__Exercise details__
Your answer must be one number: the count of lines below that hold the word "Leaves".

__Information provided__
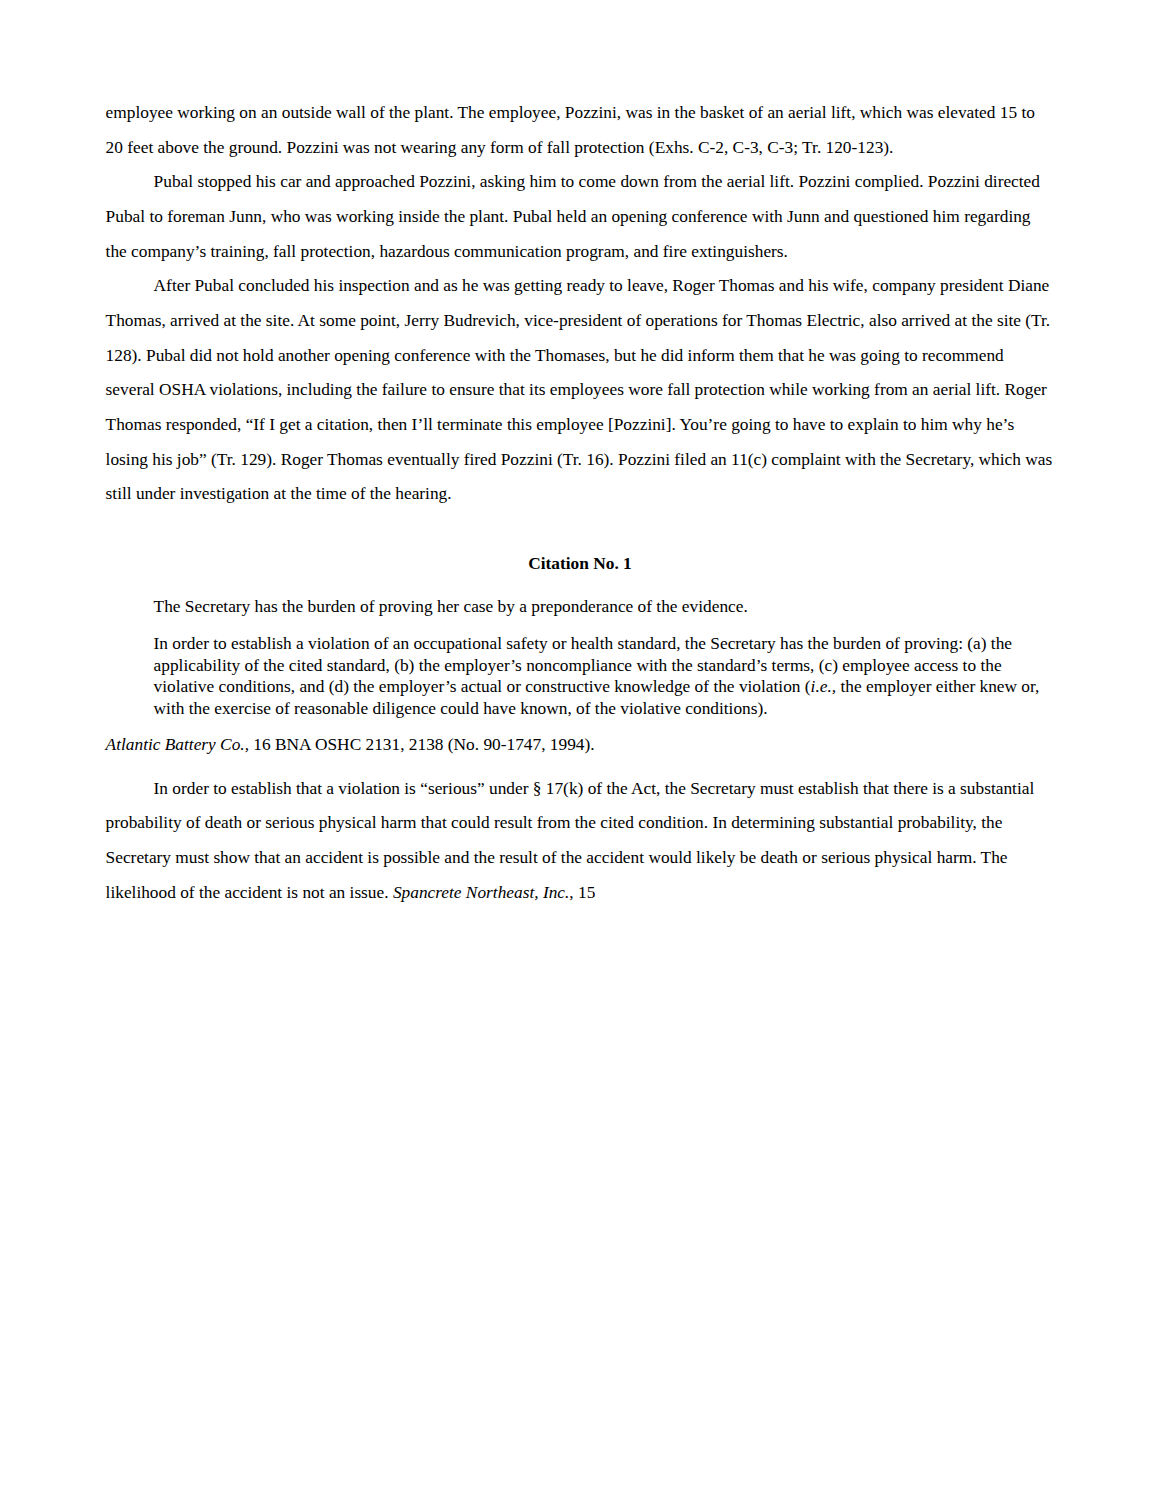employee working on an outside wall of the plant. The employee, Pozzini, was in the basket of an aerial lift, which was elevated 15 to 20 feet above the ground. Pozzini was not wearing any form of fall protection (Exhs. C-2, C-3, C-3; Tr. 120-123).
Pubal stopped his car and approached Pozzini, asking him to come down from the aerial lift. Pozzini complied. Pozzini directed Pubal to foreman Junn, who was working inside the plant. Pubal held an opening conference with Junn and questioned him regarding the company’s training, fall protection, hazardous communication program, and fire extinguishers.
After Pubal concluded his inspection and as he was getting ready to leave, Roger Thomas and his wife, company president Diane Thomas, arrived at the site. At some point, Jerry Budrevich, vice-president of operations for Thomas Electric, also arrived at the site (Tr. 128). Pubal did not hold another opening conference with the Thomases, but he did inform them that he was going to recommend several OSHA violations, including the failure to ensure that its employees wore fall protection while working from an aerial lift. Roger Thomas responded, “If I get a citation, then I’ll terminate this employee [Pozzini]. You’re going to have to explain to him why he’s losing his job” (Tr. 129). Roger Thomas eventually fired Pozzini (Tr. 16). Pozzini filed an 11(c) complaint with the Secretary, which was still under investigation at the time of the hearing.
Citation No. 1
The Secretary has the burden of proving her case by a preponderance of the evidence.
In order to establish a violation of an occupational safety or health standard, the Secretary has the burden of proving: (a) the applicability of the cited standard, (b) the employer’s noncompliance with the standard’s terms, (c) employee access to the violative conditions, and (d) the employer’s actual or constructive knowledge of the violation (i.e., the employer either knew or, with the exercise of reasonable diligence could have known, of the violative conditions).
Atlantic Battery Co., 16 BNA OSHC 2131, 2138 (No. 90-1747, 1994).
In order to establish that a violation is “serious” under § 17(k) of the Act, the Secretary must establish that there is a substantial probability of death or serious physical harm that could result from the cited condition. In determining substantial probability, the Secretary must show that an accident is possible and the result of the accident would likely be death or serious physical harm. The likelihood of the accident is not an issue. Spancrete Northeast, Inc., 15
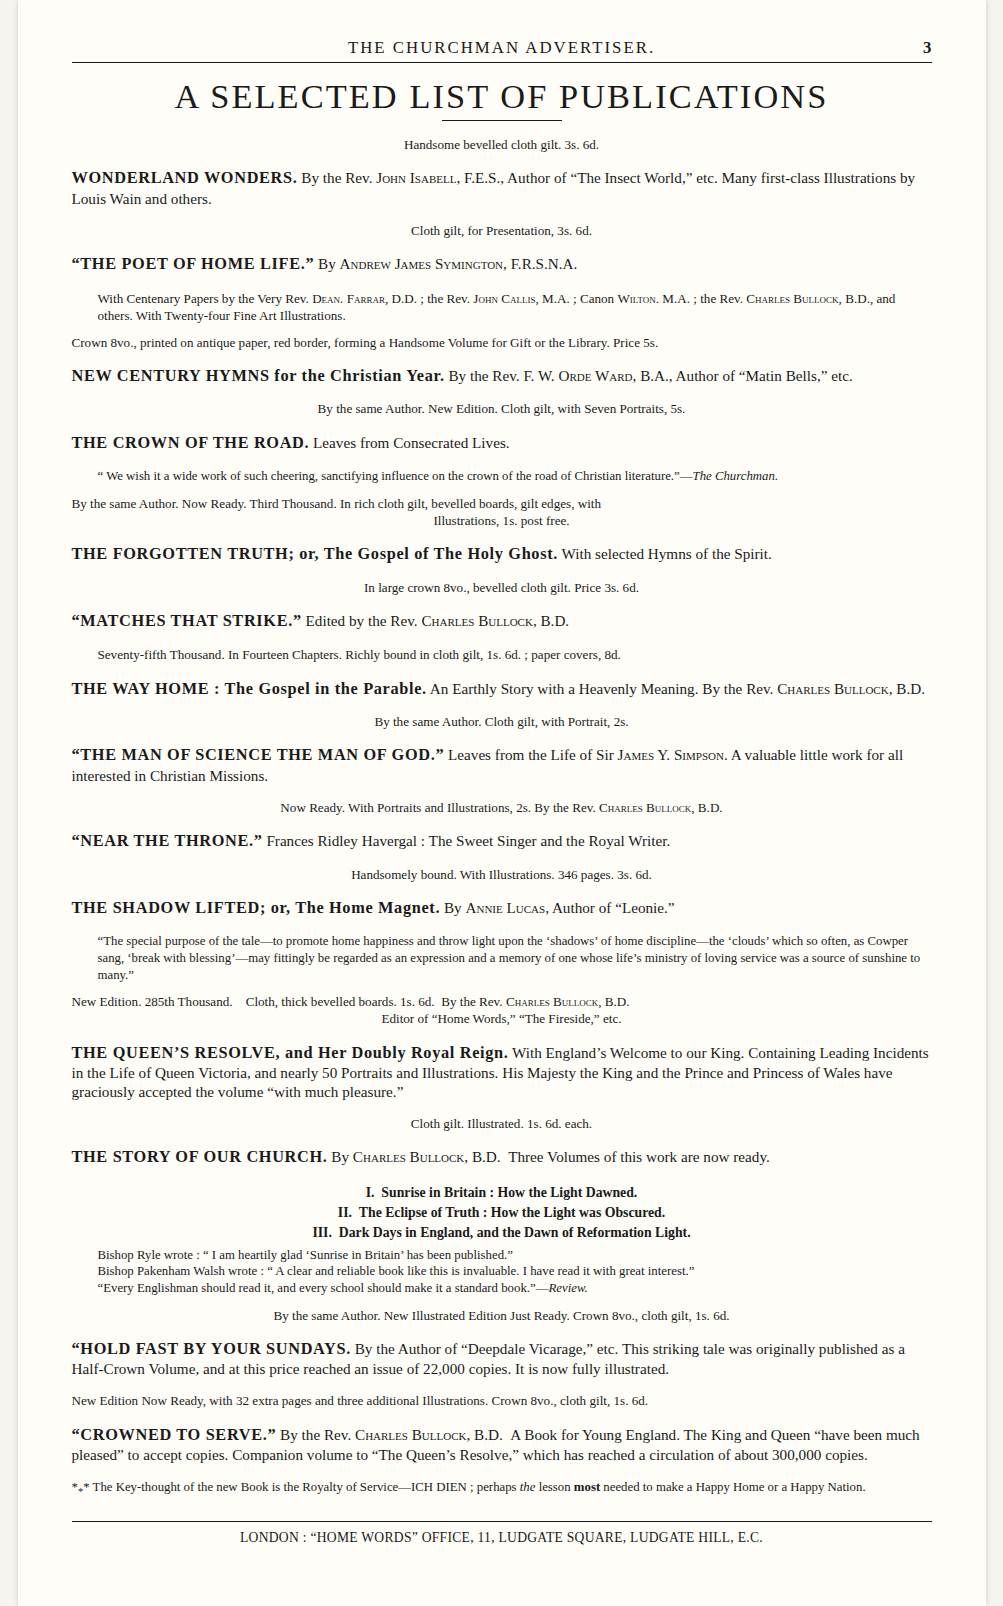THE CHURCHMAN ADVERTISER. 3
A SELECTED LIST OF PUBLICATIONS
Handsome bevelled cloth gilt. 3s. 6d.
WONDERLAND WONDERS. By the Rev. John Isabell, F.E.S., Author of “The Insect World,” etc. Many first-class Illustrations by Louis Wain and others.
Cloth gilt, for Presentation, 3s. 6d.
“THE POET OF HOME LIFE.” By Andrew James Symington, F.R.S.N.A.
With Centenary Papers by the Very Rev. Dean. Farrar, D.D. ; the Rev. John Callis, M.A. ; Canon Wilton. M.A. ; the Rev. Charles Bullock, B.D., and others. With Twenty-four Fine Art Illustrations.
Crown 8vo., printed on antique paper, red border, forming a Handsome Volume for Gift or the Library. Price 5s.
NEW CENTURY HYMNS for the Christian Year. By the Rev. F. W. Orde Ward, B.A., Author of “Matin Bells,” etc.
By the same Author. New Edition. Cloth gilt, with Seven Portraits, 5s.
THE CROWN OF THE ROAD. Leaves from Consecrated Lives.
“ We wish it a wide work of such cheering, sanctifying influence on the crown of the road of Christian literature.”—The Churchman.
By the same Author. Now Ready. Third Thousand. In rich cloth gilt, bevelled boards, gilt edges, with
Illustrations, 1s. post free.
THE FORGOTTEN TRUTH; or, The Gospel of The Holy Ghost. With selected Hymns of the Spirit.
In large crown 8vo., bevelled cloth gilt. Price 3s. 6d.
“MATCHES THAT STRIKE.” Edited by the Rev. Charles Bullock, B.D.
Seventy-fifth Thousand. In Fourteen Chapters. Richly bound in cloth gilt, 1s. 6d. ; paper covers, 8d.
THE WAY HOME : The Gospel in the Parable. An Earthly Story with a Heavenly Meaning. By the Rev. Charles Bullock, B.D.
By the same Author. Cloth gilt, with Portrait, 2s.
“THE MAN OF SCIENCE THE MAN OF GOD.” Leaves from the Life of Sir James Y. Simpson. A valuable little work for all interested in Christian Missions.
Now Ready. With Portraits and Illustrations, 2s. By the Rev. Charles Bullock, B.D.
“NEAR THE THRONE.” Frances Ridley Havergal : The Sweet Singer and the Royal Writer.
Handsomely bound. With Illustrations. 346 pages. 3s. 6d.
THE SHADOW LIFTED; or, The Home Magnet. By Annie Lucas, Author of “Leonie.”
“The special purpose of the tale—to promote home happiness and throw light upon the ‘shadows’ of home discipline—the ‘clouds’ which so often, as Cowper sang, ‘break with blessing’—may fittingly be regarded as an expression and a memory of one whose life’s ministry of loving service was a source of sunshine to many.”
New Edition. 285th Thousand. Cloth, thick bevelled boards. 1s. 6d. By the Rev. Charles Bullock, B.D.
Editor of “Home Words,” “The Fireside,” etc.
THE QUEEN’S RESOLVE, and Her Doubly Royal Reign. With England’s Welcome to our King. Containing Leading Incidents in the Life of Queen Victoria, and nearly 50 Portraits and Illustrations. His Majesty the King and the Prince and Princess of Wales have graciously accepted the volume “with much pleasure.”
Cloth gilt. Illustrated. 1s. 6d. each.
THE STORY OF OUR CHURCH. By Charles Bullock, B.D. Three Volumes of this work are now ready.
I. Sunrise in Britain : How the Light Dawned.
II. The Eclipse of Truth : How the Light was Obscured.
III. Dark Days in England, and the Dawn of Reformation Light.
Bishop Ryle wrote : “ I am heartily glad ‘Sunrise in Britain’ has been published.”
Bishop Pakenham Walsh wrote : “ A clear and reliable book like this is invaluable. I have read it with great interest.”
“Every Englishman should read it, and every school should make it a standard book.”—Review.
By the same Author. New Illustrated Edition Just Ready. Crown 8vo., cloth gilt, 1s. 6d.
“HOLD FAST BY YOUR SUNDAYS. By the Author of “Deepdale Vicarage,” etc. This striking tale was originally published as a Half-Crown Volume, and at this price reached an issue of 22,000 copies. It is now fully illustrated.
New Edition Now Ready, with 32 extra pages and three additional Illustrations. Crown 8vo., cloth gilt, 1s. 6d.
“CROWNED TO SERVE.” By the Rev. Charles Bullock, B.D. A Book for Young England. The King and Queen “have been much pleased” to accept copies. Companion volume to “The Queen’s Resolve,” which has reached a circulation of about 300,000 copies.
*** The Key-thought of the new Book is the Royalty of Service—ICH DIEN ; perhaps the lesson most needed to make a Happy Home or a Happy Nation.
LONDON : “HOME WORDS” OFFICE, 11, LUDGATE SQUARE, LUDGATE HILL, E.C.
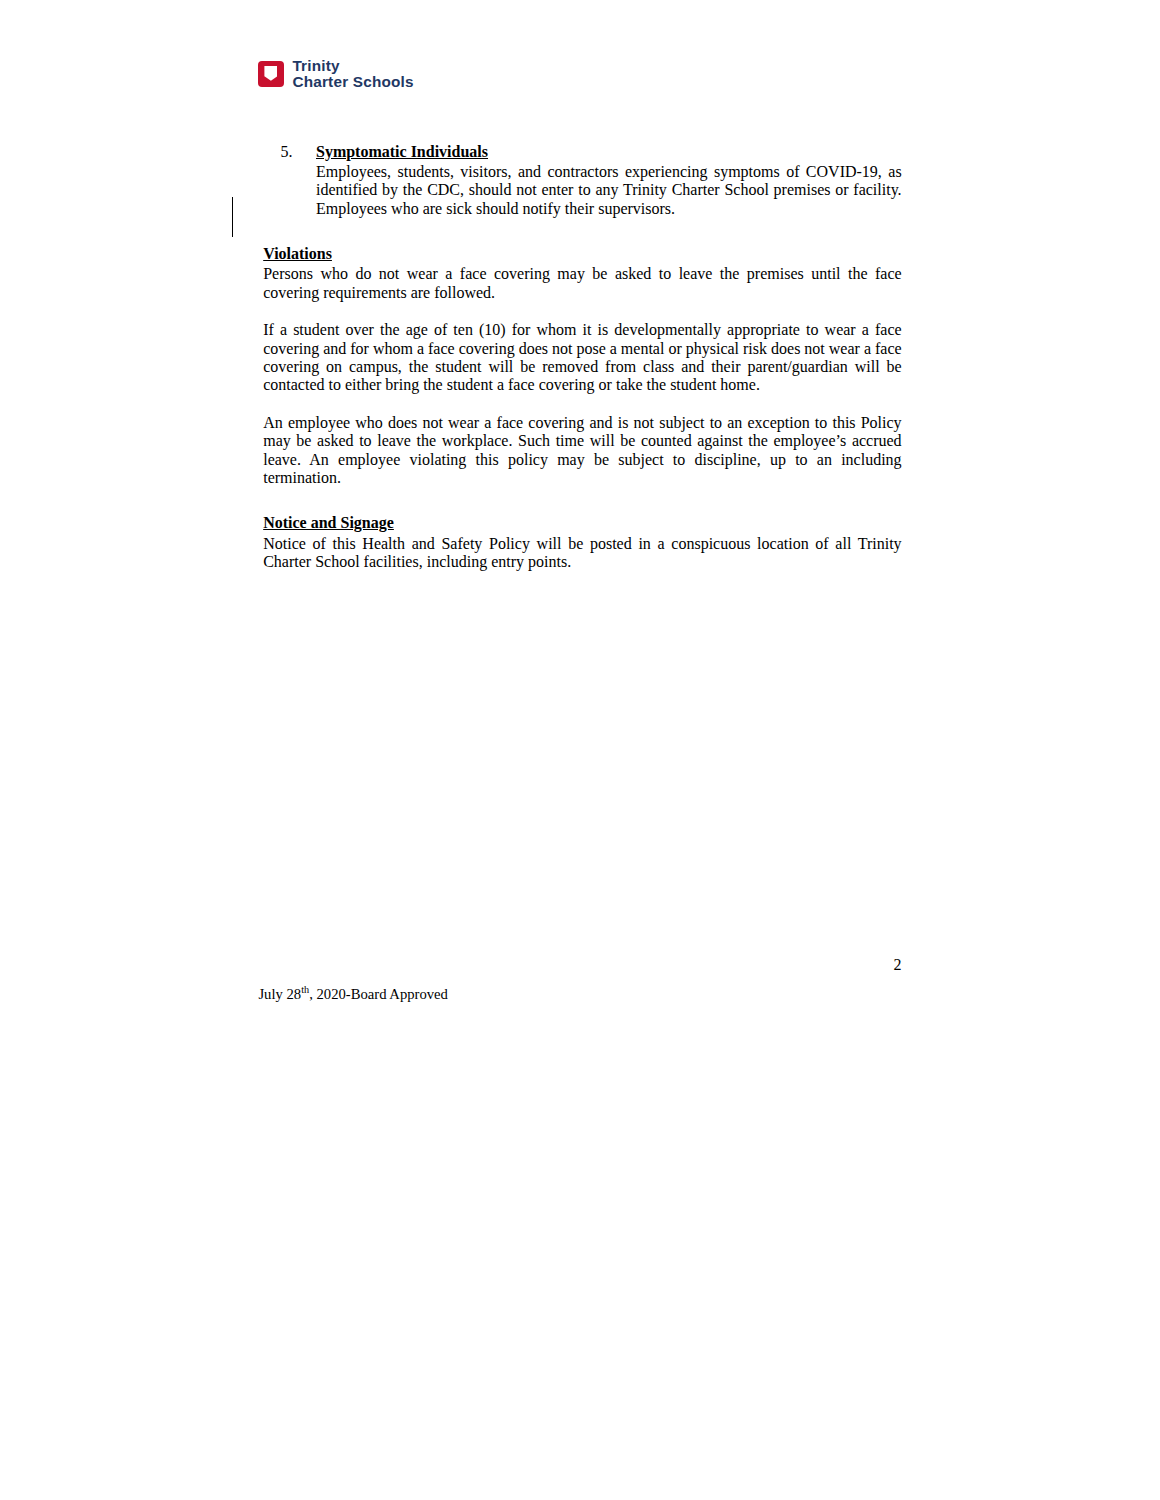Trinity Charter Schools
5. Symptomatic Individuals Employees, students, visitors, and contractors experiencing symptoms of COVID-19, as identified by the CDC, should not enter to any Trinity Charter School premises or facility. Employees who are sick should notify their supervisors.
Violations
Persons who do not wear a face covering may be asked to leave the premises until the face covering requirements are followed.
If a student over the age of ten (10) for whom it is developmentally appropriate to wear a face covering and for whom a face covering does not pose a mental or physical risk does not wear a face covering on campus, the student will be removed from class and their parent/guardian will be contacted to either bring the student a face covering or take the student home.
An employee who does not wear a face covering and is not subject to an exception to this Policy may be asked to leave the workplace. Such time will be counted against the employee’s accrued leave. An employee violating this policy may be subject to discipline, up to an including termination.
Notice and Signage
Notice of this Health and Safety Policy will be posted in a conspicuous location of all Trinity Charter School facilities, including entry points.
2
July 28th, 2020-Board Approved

__Output for this task__
2